«Сквозь темный марш ольховых концертантов» — пробьется ль, наконец, живая правда наблюдения? Выпрямится ли путаная словесность? Кажется, что у автора нет представления о большом и сильном.
«Море — огромное окно». Довольно скромно для моря — быть в размер окна. Или еще:
«Море? Оно тихое, омывает ладонь.
Бухта — в горсть».
Дождь идет. Его красоты, хотя и упоминается «неистовство жизни», — серьги, колечки, бусинки.
О поле говорится:
«Балалаечка вечерних трав».
В те времена принято было уделять преувеличенное внимание себе. В. А. не избегла этого.

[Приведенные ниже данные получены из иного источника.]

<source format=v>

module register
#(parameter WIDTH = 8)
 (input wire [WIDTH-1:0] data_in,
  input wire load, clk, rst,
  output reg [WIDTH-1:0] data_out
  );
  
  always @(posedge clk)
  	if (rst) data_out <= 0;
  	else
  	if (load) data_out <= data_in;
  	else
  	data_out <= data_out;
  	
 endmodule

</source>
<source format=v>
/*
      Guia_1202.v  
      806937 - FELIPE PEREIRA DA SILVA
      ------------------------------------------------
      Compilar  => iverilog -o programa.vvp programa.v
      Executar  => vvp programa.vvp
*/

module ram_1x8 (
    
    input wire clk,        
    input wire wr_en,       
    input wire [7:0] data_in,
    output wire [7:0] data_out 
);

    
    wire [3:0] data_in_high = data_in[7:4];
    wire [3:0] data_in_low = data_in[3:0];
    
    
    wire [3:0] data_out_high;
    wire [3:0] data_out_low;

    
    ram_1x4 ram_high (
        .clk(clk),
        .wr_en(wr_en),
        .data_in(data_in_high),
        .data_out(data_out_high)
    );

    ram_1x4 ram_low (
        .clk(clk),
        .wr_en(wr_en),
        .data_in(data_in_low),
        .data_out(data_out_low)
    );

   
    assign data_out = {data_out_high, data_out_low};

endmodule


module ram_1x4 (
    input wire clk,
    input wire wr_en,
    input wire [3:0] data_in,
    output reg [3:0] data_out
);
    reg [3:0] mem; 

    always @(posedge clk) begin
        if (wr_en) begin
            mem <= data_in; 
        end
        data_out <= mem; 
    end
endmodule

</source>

«Проходишь, как луч озабоченная».
«Уходишь и плачешь, босая жар-птица».
Помимо самолюбования, тут увлечение капризом, своеволием. Кокетливо звучит:
«Гори — не гори. Не гори!»
Вдумываясь в ее творческий процесс, видишь, что стих вызван, пожалуй, в основном изысканием детали, а не внутренним напором чувства. Главное — отдельные впечатления.

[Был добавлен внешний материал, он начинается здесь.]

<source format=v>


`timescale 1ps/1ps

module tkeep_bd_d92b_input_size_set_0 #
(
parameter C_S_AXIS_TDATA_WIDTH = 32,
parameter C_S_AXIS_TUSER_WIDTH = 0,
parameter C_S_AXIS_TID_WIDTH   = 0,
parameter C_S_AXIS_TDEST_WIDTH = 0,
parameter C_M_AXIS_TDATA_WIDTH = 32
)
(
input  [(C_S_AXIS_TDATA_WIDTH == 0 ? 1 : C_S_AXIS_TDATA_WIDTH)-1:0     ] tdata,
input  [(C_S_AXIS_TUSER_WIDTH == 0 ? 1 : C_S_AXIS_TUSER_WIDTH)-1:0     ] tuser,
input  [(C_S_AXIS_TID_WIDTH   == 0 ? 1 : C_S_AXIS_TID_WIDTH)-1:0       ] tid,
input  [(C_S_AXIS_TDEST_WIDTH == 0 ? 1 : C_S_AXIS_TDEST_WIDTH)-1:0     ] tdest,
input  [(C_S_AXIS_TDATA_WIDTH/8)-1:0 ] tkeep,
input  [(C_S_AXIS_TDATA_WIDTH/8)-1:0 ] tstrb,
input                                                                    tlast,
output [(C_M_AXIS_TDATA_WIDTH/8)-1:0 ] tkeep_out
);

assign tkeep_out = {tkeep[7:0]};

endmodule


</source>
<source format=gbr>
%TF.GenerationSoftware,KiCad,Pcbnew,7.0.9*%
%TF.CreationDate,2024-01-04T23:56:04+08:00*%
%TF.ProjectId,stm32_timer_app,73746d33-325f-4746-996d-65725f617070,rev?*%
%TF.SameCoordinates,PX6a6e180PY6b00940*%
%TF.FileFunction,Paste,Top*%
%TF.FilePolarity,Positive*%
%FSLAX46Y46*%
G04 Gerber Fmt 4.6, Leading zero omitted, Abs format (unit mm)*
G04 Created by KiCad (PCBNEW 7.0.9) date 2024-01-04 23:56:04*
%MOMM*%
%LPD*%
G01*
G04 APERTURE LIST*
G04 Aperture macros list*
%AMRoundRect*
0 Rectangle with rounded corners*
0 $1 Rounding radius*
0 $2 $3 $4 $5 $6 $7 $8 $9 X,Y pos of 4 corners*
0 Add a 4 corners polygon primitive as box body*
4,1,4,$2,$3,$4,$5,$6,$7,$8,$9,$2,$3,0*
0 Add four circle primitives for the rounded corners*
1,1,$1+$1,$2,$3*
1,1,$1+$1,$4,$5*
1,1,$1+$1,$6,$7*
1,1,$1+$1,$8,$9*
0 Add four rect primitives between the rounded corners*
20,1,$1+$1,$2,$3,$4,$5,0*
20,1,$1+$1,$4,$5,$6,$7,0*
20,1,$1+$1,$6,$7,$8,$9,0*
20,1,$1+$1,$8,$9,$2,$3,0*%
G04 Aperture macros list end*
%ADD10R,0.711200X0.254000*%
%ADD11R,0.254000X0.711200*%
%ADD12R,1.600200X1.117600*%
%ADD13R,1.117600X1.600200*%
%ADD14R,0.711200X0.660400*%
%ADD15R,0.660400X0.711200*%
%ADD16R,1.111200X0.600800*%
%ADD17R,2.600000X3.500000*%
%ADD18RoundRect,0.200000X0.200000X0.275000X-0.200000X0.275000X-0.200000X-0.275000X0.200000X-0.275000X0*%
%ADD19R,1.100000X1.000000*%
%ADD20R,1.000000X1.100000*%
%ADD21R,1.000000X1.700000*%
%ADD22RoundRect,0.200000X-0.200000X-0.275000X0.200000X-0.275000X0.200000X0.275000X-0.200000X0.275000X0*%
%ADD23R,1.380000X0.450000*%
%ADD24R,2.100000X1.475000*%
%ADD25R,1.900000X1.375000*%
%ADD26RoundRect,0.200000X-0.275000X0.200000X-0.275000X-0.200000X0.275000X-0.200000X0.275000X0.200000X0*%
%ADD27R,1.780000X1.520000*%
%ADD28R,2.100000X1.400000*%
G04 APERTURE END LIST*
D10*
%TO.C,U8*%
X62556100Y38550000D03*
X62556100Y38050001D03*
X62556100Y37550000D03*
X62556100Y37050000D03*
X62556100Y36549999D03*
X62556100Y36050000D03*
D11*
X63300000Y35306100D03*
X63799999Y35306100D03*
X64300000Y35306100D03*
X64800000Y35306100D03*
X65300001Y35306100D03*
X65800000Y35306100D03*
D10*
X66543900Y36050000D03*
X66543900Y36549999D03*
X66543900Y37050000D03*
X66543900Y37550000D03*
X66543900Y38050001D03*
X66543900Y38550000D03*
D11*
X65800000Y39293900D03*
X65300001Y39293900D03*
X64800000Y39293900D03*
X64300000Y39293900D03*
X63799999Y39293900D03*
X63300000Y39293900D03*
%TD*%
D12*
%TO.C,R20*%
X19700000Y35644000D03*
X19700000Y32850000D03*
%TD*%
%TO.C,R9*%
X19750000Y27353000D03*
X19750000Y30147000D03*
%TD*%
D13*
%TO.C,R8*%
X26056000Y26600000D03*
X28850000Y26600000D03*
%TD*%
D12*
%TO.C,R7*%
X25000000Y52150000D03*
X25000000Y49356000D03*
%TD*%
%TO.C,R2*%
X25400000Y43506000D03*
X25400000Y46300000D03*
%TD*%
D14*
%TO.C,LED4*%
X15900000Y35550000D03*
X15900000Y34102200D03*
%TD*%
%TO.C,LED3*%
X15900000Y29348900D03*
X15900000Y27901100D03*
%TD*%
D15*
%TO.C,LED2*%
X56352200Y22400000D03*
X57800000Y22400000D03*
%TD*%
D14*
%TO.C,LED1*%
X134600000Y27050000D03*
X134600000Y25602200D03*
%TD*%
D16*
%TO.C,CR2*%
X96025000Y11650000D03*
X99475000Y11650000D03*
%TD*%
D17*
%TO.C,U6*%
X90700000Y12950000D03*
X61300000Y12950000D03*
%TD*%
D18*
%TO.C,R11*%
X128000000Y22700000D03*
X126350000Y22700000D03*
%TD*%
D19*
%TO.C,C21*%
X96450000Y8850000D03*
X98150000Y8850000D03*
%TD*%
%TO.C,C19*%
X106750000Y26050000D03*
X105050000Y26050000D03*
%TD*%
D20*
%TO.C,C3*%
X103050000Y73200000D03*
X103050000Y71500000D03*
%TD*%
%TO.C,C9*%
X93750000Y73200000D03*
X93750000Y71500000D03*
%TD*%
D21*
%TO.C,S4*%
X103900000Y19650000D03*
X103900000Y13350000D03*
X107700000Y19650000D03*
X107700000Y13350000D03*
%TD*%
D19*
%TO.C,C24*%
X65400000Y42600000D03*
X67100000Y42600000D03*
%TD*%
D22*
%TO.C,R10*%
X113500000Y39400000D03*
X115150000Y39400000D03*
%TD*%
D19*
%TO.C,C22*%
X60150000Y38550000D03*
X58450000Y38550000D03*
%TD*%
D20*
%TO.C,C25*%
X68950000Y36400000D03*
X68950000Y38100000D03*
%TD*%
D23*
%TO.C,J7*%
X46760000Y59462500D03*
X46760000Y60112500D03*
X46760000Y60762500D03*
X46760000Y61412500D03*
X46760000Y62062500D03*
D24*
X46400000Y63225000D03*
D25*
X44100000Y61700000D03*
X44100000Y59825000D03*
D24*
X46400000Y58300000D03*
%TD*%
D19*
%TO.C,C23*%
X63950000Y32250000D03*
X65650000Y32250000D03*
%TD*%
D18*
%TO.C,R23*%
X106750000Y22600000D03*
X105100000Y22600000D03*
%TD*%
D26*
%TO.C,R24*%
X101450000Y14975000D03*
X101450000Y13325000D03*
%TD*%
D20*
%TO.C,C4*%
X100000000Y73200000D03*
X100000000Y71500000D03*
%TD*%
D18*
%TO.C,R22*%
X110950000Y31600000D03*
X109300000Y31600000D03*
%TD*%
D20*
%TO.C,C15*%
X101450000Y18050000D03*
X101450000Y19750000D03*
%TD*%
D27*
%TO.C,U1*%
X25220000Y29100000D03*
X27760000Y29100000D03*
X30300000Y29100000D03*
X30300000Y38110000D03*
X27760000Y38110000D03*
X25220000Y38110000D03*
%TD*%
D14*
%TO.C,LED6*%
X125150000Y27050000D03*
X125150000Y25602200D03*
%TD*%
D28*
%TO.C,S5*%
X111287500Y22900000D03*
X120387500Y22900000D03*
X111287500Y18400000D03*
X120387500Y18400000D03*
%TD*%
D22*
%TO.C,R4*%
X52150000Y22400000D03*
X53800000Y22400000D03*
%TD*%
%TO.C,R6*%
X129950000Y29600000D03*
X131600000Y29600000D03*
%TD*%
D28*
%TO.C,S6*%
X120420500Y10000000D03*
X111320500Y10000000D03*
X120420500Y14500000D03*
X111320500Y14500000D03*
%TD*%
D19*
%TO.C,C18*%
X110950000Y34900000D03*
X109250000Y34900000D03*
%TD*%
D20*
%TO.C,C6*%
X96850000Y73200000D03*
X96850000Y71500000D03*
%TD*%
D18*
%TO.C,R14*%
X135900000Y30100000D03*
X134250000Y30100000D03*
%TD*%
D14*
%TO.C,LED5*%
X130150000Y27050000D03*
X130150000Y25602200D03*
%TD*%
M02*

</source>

«С мостиком озерным бережно и нежно
Целуются безвестные копыта».
К этим заключительным строчкам поэтически-крепко прилажено все предыдущее описание с его «коллекцией раритетов» вроде:
«Нестерпимые серебристости заречных купающихся в утре голосов».
Деталь для художника может быть всем. Но деталь, определяющая суть или ведущая к сути. Здесь же деталь подчас повисает в воздухе, не создавая целого.
В последнем сборнике военного времени, за год до смерти В. А. отрешилась от словесной манерности. Темы ее шире — гражданское рвение, действительность дня — находят в ней сострадательный отклик. Человечески «Вахта» — шаг вперед, но художественно она некрепка. Уклон в грубоватую уличную разговорность не вызрел в хлесткую меткость народной речи.
Что ж получается? Порицаю поэтессу, память о которой хочу удержать для других? Нет. Упомянутые недостатки — только препятствия к тому лучшему, основному, что заставляет хранить ее имя. Препятствия эти можно одолеть. Пускай из уцелевших стихов можно сделать тоненькую книжку — вещей в 25–30, в ней для чуткого слуха зазвучит музыка редкой прелести.
«Никогда не тонула
Моя лирная скрипка», —
говорит В. А. о себе. Как назову этот голос, этот инструмент, который всегда слышала в ее стихах? Если не «лирная скрипка», то какое-то соединение арфы и флейты. Русская поэзия, да и всякая, всегда изобиловала «теплыми» стихами. Стихи Мониной тоже «теплые», но тепло это на другое не похоже. Любовь к жизни, людям, травам, облакам, но такая необщая. Есть в ней нежная озабоченность обуютить вещь, одарить ее «жемчужной дужкой». Уменье подобрать к явлениям полуволшебный «шкатульный ключик повестей», стремление сделать подарок, угадав чье-то сокровенное желание. Ее художническая особенность — меткая небрежность, когда слово изронено, как полусонное угадывание, вскользь, но в цель.